Salud y Fármacos is an international non-profit organization that promotes access and the appropriate use of pharmaceuticals among the Spanish-speaking population.

Ensaios Clínicos Questionados

O exercício é ótimo, mas não é um remédio contra o câncer

(Exercise is Great but It’s Not a Cancer Drug)
J Mandrola
Sensible Medicine, 2 de junho de 2025
Traduzido por Salud y Fármacos, publicado em Boletim Fármacos: Ensaios Clínicos 2025; 3(4)

Tags: exercício melhora a evolução do câncer, ensaio CHALLENGE, exercício reduz riscos do câncer de cólon, Ensaios Clínicos Questionados

O ensaio CHALLENGE causou grande alvoroço nas redes sociais por concluir que o exercício é uma terapia contra o câncer. Mas o fato de você gostar de uma conclusão não é motivo para deixar de pensar.

O ensaio CHALLENGE [1] avaliou o impacto de um programa estruturado de exercícios na evolução do câncer. O New England Journal of Medicine publicou o estudo, mais de 100 meios de comunicação o repercutiram e centenas o divulgaram nas redes sociais.

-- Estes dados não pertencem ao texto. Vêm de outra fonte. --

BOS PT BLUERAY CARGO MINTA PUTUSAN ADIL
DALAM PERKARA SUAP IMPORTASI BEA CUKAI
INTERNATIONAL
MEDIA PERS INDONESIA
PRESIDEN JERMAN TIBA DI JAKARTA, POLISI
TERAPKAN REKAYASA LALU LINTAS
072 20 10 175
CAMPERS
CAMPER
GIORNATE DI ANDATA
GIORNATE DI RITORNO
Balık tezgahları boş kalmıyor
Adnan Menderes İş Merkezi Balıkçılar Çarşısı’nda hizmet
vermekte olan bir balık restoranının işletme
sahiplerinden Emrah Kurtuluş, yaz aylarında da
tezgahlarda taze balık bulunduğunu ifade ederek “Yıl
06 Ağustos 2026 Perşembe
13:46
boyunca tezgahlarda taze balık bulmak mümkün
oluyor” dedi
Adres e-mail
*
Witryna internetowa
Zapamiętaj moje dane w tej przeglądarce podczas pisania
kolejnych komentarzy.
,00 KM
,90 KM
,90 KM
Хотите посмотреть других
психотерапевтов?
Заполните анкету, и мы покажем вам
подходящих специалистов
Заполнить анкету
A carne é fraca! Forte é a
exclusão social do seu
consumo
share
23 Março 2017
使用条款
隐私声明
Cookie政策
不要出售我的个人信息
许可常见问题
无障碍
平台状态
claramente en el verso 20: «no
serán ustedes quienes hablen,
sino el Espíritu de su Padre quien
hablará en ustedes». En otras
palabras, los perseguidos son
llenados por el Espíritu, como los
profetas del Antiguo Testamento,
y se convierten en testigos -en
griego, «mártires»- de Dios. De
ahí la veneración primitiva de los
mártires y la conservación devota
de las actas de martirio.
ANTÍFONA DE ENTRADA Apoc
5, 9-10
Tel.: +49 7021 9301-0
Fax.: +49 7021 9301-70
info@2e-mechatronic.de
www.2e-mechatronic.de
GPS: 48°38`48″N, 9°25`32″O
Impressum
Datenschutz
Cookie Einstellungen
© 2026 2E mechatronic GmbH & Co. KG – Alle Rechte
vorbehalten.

Portanto, já se pode imaginar que os resultados foram positivos — e, de fato, extremamente positivos. E quem, pergunto, não adoraria a conclusão de que o exercício vence o câncer?

O ensaio: a ideia de estudar o impacto do exercício estruturado na evolução do câncer surgiu de estudos observacionais que relataram associações entre atividade física e resultados oncológicos, bem como de estudos pré-clínicos que sugeriram (ainda que de forma fraca) que o exercício poderia reduzir o crescimento tumoral, possivelmente por mecanismos metabólicos ou imunológicos.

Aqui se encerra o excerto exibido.